GR 131436; (May, 2000) (Digest)
G.R. No. 131436 . May 31, 2000.
Golden Diamond, Inc., petitioner, vs. The Court of Appeals and Lawrence Cheng, respondent.
FACTS
Petitioner Golden Diamond, Inc. (GDI) held an area market franchise from International Family Food Services, Inc. (IFFSI) to operate Shakey’s outlets in Caloocan City, effective from February 6, 1981, to February 6, 1991. On August 1, 1988, GDI entered into a Memorandum of Agreement (MOA) with respondent Lawrence Cheng, assigning to him its rights and obligations for the Shakey’s outlet at Gotesco Grand Central. Cheng bound himself to pay GDI a monthly royalty fee of 5% of gross sales for five years, from August 1, 1988, to August 1, 1993. The MOA’s Whereas clause stated GDI was the franchise holder by virtue of the Dealer Agreement, a copy of which was attached and made integral to the MOA.

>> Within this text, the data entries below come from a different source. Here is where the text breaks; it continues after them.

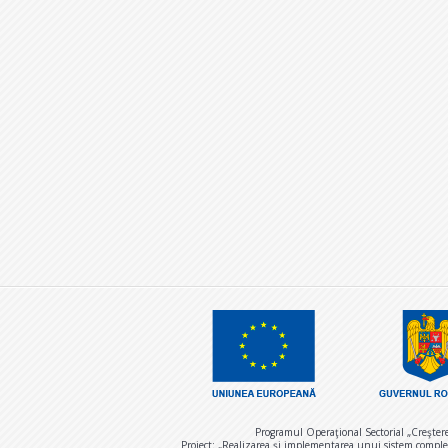
Programul Operaţional Sectorial „Creşter
Proiect: „Realizarea și implementarea unui sistem comple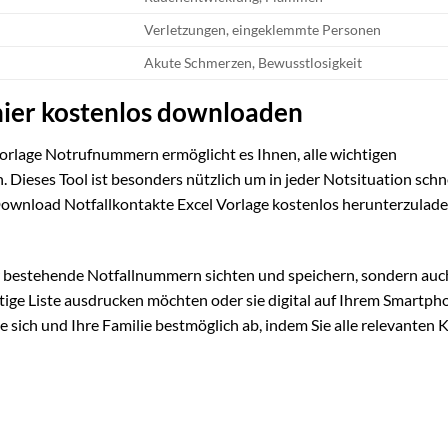
Verletzungen, eingeklemmte Personen
Akute Schmerzen, Bewusstlosigkeit
ier kostenlos downloaden
 Vorlage Notrufnummern ermöglicht es Ihnen, alle wichtigen
. Dieses Tool ist besonders nützlich um in jeder Notsituation schn
 Download Notfallkontakte Excel Vorlage kostenlos herunterzulad
r bestehende Notfallnummern sichten und speichern, sondern auc
rtige Liste ausdrucken möchten oder sie digital auf Ihrem Smartph
ie sich und Ihre Familie bestmöglich ab, indem Sie alle relevanten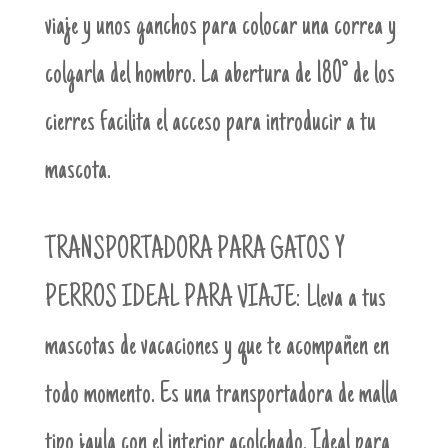
viaje y unos ganchos para colocar una correa y
colgarla del hombro. La abertura de 180° de los
cierres facilita el acceso para introducir a tu
mascota.
TRANSPORTADORA PARA GATOS Y
PERROS IDEAL PARA VIAJE:
Lleva a tus
mascotas de vacaciones y que te acompañen en
todo momento. Es una transportadora de malla
tipo jaula con el interior acolchado. Ideal para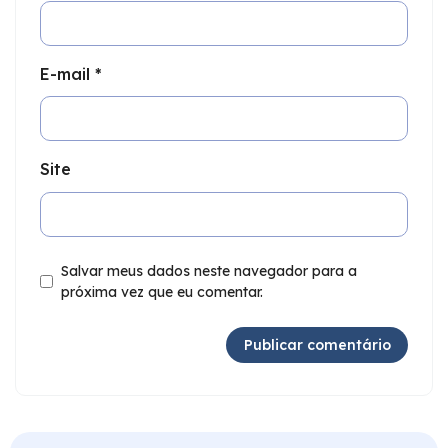
E-mail
*
Site
Salvar meus dados neste navegador para a
próxima vez que eu comentar.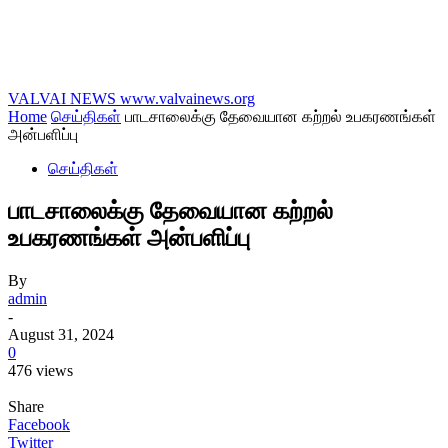
VALVAI NEWS
www.valvainews.org
Home
செய்திகள்
பாடசாலைக்கு தேவையான கற்றல் உபகரணங்கள்
அன்பளிப்பு
செய்திகள்
பாடசாலைக்கு தேவையான கற்றல்
உபகரணங்கள் அன்பளிப்பு
By
admin
-
August 31, 2024
0
476 views
Share
Facebook
Twitter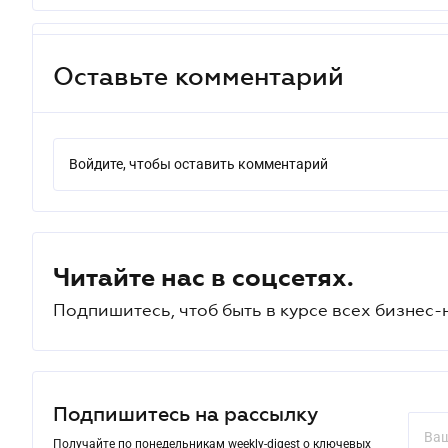
Оставьте комментарий
Войдите, чтобы оставить комментарий
Читайте нас в соцсетях.
Подпишитесь, чтоб быть в курсе всех бизнес-
Подпишитесь на рассылку
Получайте по понедельникам weekly-digest о ключевых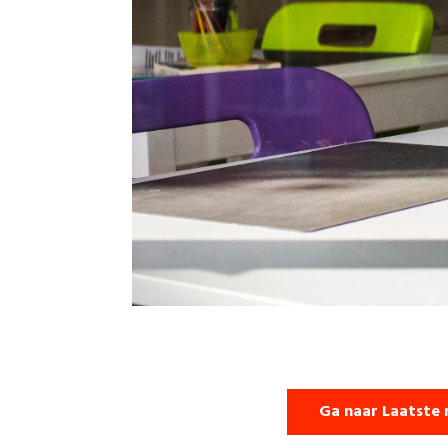
Ga naar Laatste 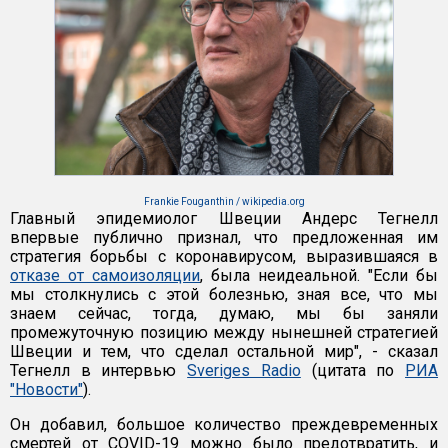
Frankie Fouganthin / wikipedia.org
Главный эпидемиолог Швеции Андерс Тегнелл
впервые публично признал, что предложенная им
стратегия борьбы с коронавирусом, выразившаяся в
отказе от самоизоляции
, была неидеальной. "Если бы
мы столкнулись с этой болезнью, зная все, что мы
знаем сейчас, тогда, думаю, мы бы заняли
промежуточную позицию между нынешней стратегией
Швеции и тем, что сделал остальной мир", - сказал
Тегнелл в интервью
Sveriges Radio
(цитата по
РИА
"Новости"
).
Он добавил, большое количество преждевременных
смертей от COVID-19 можно было предотвратить, и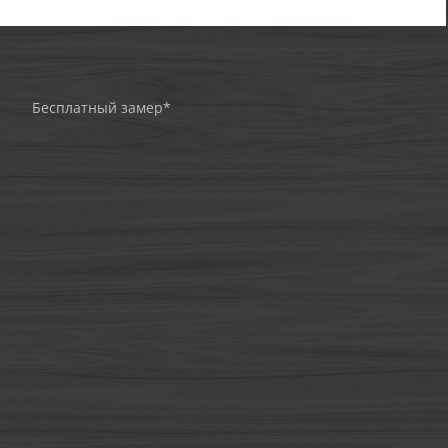
Бесплатный замер*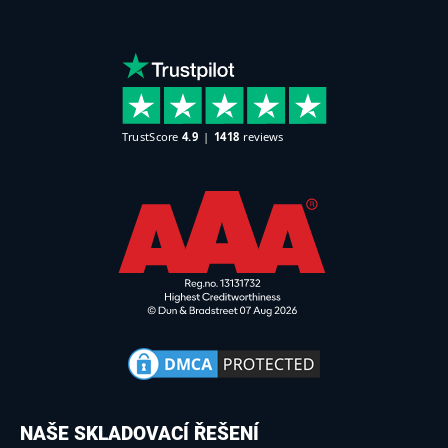
NAŠE SKLADOVACÍ ŘEŠENÍ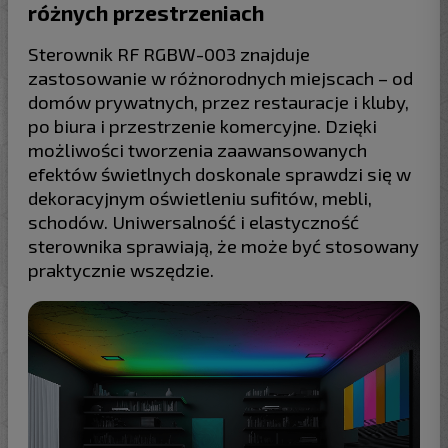
różnych przestrzeniach
Sterownik RF RGBW-003 znajduje
zastosowanie w różnorodnych miejscach – od
domów prywatnych, przez restauracje i kluby,
po biura i przestrzenie komercyjne. Dzięki
możliwości tworzenia zaawansowanych
efektów świetlnych doskonale sprawdzi się w
dekoracyjnym oświetleniu sufitów, mebli,
schodów. Uniwersalność i elastyczność
sterownika sprawiają, że może być stosowany
praktycznie wszędzie.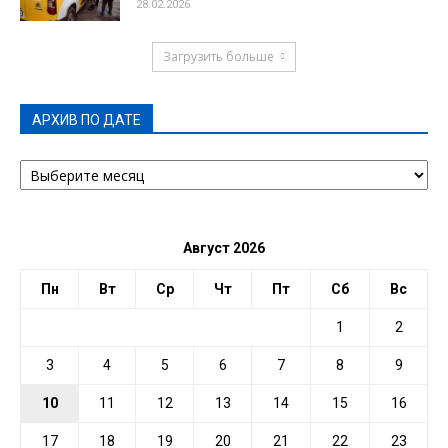
28.02.2026
Загрузить больше
АРХИВ ПО ДАТЕ
АРХИВ
ПО
ДАТЕ
Август 2026
Пн
Вт
Ср
Чт
Пт
Сб
Вс
1
2
3
4
5
6
7
8
9
10
11
12
13
14
15
16
17
18
19
20
21
22
23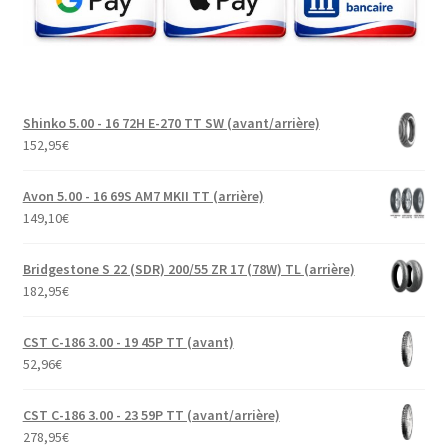
Shinko 5.00 - 16 72H E-270 TT SW (avant/arrière)
152,95
€
Avon 5.00 - 16 69S AM7 MKII TT (arrière)
149,10
€
Bridgestone S 22 (SDR) 200/55 ZR 17 (78W) TL (arrière)
182,95
€
CST C-186 3.00 - 19 45P TT (avant)
52,96
€
CST C-186 3.00 - 23 59P TT (avant/arrière)
278,95
€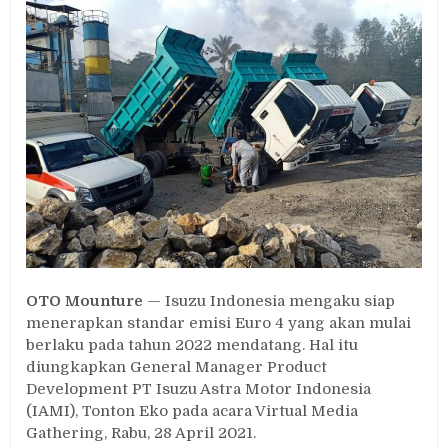
Terapkan
Standar
Emisi
Euro
4
OTO Mounture
— Isuzu Indonesia mengaku siap
menerapkan standar emisi Euro 4 yang akan mulai
berlaku pada tahun 2022 mendatang. Hal itu
diungkapkan General Manager Product
Development PT Isuzu Astra Motor Indonesia
(IAMI), Tonton Eko pada acara Virtual Media
Gathering, Rabu, 28 April 2021.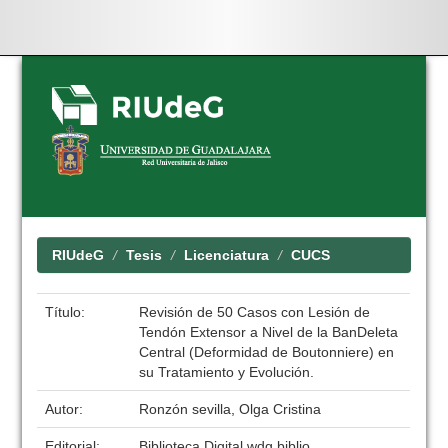
Skip
navigation
RIUdeG
Tesis
Licenciatura
CUCS
Título:
Revisión de 50 Casos con Lesión de
Tendón Extensor a Nivel de la BanDeleta
Central (Deformidad de Boutonniere) en
su Tratamiento y Evolución.
Autor:
Ronzón sevilla, Olga Cristina
Editorial:
Biblioteca Digital wdg.biblio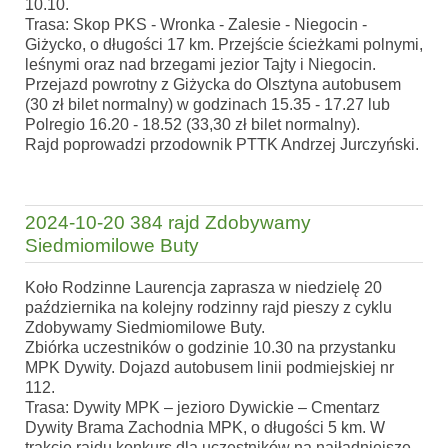
10.10.
Trasa: Skop PKS - Wronka - Zalesie - Niegocin -
Giżycko, o długości 17 km. Przejście ścieżkami polnymi,
leśnymi oraz nad brzegami jezior Tajty i Niegocin.
Przejazd powrotny z Giżycka do Olsztyna autobusem
(30 zł bilet normalny) w godzinach 15.35 - 17.27 lub
Polregio 16.20 - 18.52 (33,30 zł bilet normalny).
Rajd poprowadzi przodownik PTTK Andrzej Jurczyński.
2024-10-20 384 rajd Zdobywamy
Siedmiomilowe Buty
Koło Rodzinne Laurencja zaprasza w niedzielę 20
października na kolejny rodzinny rajd pieszy z cyklu
Zdobywamy Siedmiomilowe Buty.
Zbiórka uczestników o godzinie 10.30 na przystanku
MPK Dywity. Dojazd autobusem linii podmiejskiej nr
112.
Trasa: Dywity MPK – jezioro Dywickie – Cmentarz
Dywity Brama Zachodnia MPK, o długości 5 km.
W
trakcie rajdu konkurs dla uczestników na najładniejsze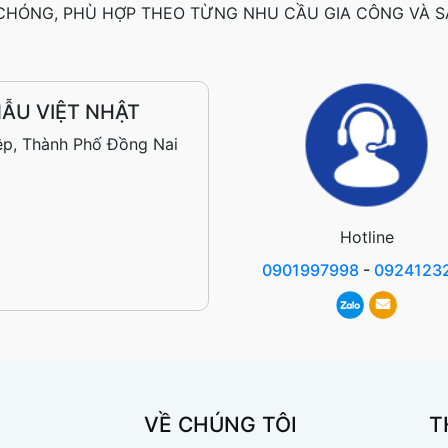
HÓNG, PHÙ HỢP THEO TỪNG NHU CẦU GIA CÔNG VÀ S
ẪU VIỆT NHẬT
ệp, Thành Phố Đồng Nai
Hotline
0901997998
-
0924123
VỀ CHÚNG TÔI
T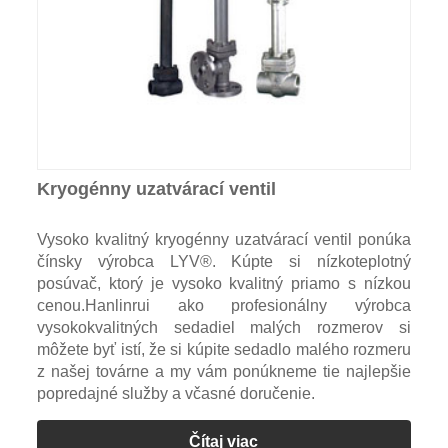
Kryogénny uzatvárací ventil
Vysoko kvalitný kryogénny uzatvárací ventil ponúka
čínsky výrobca LYV®. Kúpte si nízkoteplotný
posúvač, ktorý je vysoko kvalitný priamo s nízkou
cenou.Hanlinrui ako profesionálny výrobca
vysokokvalitných sedadiel malých rozmerov si
môžete byť istí, že si kúpite sedadlo malého rozmeru
z našej továrne a my vám ponúkneme tie najlepšie
popredajné služby a včasné doručenie.
Čítaj viac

Cheng paid the royalties until February 6, 1991, when GDI’s underlying Dealer Agreement with IFFSI expired. Cheng ceased payments, contending his obligation was conditioned upon the existence of GDI’s franchise. IFFSI did not renew GDI’s area franchise for Caloocan City but instead granted Cheng a direct site franchise for the Gotesco outlet on March 6, 1991. GDI sued for collection of royalties from February 1991 to August 1993, arguing the MOA’s five-year term was independent of its own franchise period.
ISSUE
Whether respondent Cheng is obligated to pay monthly royalty fees to petitioner GDI for the period after the expiration of GDI’s Dealer Agreement with IFFSI on February 6, 1991, up to August 1, 1993.
RULING
No. The Supreme Court affirmed the Court of Appeals’ decision, ruling that Cheng’s obligation to pay royalties under the MOA did not extend beyond the life of GDI’s franchise with IFFSI. The MOA was an assignment of GDI’s rights and interests under its Dealer Agreement. The clear language of the MOA, particularly its Whereas clause incorporating the Dealer Agreement as an integral part, established that the assigned rights were derived from and dependent upon that primary agreement. The Court applied the principle that a contract is the law between the parties and must be interpreted according to its literal meaning when terms are clear.
The obligation to pay a royalty fee is intrinsically linked to the right or privilege granted. Since GDI’s underlying franchise expired on February 6, 1991, and was not renewed as an area franchise, GDI had no remaining rights to assign or license to Cheng after that date. Cheng’s subsequent direct franchise from IFFSI was a new and separate grant, not flowing from GDI. The Court found no unequivocal language in the MOA indicating the parties intended for royalty payments to continue even after GDI’s franchise lapsed. Therefore, Cheng’s duty to pay GDI ceased when GDI’s source of authority terminated.